6. Only `service.go` and `service_test.go` change.
### Verification
go test ./internal/user/... -v -run TestValidatePhone
go vet ./...
golangci-lint run ./internal/user/...
Why This Works
| Element | Purpose |
|---|---|
| Goal | Anchors the agent on what and why, not how |
| Architectural context | Provides knowledge the agent can’t infer from code |
| Relevant files | Eliminates unnecessary exploration and context burn |
| Reference implementation | “Do it like this” is worth 1,000 words of description |
| Constraints + non-goals | Prevents scope creep and unsolicited refactors |
| Edge cases | Surfaces domain knowledge only you have |
| Acceptance criteria | Defines “done” in observable, testable terms |
| Verification commands | Lets the agent self-check before declaring victory |
References
- Anthropic — Effective Context Engineering for AI Agents — Why just-in-time context retrieval and focused instructions outperform pre-loading everything into the prompt.
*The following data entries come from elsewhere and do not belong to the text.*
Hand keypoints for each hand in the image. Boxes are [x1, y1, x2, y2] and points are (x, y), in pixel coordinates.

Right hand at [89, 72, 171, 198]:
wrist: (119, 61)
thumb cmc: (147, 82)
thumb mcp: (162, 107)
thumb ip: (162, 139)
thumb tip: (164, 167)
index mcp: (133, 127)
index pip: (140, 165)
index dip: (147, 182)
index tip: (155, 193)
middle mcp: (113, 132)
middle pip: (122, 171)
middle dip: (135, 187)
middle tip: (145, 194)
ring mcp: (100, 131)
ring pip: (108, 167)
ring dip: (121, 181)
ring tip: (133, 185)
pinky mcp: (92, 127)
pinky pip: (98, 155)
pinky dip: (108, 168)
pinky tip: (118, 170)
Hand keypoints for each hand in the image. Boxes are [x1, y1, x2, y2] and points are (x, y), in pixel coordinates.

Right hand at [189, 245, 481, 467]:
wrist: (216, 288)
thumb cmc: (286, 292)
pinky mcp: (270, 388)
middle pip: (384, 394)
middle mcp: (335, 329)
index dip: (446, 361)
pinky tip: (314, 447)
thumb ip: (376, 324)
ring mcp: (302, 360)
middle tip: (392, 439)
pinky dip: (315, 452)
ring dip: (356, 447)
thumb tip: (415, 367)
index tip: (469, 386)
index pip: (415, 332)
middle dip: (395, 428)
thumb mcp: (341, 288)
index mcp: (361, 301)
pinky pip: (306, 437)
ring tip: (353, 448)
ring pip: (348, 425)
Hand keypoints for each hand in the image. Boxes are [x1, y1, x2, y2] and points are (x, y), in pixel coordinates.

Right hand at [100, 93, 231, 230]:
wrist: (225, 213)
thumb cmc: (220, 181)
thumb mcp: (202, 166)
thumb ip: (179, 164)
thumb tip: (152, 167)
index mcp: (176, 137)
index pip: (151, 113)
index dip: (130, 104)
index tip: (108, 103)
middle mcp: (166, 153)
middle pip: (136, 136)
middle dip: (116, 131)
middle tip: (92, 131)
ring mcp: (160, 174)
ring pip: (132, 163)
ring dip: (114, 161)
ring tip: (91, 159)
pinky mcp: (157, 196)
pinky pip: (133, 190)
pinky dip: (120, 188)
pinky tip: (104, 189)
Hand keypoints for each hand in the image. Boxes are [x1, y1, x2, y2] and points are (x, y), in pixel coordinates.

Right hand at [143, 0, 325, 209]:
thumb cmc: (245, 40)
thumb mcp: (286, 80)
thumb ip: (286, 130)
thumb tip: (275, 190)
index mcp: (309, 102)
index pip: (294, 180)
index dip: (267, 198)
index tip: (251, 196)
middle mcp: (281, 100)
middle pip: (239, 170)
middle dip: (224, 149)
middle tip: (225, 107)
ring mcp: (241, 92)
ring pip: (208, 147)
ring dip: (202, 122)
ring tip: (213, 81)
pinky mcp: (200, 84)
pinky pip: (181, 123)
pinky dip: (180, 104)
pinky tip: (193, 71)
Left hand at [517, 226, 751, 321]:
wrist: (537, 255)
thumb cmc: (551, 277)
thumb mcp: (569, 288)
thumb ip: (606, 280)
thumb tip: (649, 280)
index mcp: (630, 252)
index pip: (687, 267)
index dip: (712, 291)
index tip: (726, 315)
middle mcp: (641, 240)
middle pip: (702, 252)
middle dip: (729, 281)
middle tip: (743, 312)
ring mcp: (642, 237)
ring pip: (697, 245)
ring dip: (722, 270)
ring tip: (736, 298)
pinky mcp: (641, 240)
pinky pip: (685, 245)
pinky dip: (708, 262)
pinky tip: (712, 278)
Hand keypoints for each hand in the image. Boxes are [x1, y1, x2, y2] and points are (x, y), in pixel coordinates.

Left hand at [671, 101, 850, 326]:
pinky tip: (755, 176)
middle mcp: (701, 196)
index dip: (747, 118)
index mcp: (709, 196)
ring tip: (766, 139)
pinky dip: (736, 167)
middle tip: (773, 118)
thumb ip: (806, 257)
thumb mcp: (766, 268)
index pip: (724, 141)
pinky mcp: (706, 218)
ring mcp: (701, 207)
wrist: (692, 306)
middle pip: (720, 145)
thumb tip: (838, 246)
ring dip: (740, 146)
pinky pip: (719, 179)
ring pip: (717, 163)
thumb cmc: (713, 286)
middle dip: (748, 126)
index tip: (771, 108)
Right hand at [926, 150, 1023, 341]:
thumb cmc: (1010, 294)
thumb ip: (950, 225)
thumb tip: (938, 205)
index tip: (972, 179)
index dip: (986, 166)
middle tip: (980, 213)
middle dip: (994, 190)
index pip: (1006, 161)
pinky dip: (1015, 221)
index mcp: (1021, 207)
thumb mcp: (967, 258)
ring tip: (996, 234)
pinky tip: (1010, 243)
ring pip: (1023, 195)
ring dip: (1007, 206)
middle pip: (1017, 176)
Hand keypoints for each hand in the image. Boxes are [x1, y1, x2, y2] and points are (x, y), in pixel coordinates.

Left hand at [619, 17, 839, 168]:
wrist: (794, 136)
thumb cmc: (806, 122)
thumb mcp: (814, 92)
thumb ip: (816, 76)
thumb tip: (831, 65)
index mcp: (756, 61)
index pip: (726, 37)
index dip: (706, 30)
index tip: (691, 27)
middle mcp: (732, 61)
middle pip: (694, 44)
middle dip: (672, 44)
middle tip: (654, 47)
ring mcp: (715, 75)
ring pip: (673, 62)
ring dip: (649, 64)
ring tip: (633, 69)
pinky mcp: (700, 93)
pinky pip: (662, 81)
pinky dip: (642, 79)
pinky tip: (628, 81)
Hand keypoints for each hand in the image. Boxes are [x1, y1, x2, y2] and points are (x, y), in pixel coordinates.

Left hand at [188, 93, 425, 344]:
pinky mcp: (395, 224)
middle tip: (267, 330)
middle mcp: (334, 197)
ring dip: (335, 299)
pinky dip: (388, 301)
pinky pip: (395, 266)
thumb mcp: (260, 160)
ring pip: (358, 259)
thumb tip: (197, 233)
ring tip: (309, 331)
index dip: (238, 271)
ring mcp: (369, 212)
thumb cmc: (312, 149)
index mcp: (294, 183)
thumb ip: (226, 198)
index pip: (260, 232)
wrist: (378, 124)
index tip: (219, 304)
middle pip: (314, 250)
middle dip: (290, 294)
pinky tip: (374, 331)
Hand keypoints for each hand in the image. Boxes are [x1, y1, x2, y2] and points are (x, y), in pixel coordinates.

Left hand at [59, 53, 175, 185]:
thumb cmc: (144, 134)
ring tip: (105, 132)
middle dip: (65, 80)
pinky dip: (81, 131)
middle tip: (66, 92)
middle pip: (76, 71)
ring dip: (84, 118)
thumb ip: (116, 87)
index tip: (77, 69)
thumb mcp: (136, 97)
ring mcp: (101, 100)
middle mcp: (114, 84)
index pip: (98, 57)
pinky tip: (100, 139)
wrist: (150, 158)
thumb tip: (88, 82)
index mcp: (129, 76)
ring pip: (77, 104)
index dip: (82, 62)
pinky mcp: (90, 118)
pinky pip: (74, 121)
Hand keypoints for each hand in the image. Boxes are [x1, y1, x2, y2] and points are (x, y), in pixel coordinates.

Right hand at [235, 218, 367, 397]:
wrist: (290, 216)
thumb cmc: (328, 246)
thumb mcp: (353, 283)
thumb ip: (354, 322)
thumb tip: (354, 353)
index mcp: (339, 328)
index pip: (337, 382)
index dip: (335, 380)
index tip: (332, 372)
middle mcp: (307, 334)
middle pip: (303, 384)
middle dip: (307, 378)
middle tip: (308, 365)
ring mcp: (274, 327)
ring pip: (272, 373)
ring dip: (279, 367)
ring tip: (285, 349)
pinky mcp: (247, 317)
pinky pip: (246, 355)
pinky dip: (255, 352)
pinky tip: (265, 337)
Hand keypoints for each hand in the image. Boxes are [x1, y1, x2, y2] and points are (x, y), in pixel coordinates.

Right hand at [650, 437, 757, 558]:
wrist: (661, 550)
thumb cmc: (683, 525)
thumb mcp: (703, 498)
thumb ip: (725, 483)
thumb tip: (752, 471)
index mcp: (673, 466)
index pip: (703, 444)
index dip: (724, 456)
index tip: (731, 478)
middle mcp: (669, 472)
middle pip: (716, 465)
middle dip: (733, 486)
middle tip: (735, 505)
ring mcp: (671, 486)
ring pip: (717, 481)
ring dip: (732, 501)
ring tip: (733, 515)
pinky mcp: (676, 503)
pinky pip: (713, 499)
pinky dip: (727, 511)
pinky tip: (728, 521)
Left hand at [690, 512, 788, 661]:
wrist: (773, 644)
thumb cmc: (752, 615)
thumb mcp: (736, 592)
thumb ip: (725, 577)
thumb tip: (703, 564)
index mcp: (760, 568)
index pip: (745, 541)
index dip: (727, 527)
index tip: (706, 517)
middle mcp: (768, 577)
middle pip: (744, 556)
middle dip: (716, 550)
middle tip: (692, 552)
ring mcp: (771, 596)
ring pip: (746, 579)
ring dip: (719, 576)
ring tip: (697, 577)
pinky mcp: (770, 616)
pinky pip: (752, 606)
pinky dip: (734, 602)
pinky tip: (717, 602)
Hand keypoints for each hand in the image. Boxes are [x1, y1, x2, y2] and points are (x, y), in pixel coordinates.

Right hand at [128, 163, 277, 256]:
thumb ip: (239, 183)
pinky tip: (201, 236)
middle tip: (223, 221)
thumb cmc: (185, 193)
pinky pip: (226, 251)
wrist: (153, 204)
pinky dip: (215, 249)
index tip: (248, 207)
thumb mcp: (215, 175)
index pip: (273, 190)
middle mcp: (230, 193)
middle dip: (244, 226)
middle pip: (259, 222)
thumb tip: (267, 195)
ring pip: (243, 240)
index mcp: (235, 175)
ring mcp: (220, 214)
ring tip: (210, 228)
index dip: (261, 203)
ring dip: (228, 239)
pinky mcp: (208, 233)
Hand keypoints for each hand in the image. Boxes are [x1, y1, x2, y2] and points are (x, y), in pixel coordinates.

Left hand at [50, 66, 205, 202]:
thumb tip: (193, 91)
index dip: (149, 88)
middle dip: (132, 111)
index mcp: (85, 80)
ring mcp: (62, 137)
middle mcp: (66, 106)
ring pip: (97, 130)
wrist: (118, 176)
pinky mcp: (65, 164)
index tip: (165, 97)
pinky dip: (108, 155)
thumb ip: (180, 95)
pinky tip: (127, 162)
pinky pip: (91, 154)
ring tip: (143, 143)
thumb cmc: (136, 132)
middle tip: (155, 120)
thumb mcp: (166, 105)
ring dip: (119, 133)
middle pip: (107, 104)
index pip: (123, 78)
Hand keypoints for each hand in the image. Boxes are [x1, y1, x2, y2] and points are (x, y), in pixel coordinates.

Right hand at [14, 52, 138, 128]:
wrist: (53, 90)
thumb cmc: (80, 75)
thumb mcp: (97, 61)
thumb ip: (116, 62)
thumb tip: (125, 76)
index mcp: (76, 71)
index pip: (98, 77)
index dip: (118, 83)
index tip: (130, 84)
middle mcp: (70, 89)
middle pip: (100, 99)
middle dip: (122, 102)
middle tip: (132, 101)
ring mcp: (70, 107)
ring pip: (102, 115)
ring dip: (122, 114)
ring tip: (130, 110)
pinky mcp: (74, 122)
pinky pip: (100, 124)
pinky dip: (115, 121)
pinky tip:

- Claude Code Docs — Best Practices — Including verification commands and CLAUDE.md conventions so the agent can self-check its work.
- Claude Directory — Context Engineering for Claude Code — The task trifecta: state the goal, provide constraints, define done.
- Augment Code — Best Practices for Using AI Coding Agents — Pointing agents at reference implementations and reviewing changes after each sub-task.
- JetBrains — Coding Guidelines for Your AI Agents — How missing constraints lead agents to skip pagination, misuse injection patterns, and ignore project conventions.
- Google Cloud — Five Best Practices for AI Coding Assistants — Planning-first workflow and using tests as acceptance criteria for generated code.
- HumanLayer — Writing a Good CLAUDE.md — Why fewer, focused instructions outperform instruction overload, and the ~150–200 instruction ceiling for frontier models.
- Chroma — Context Rot (Hong et al., 2025) — Empirical study across 18 LLMs showing that attention to context degrades non-uniformly as input length grows.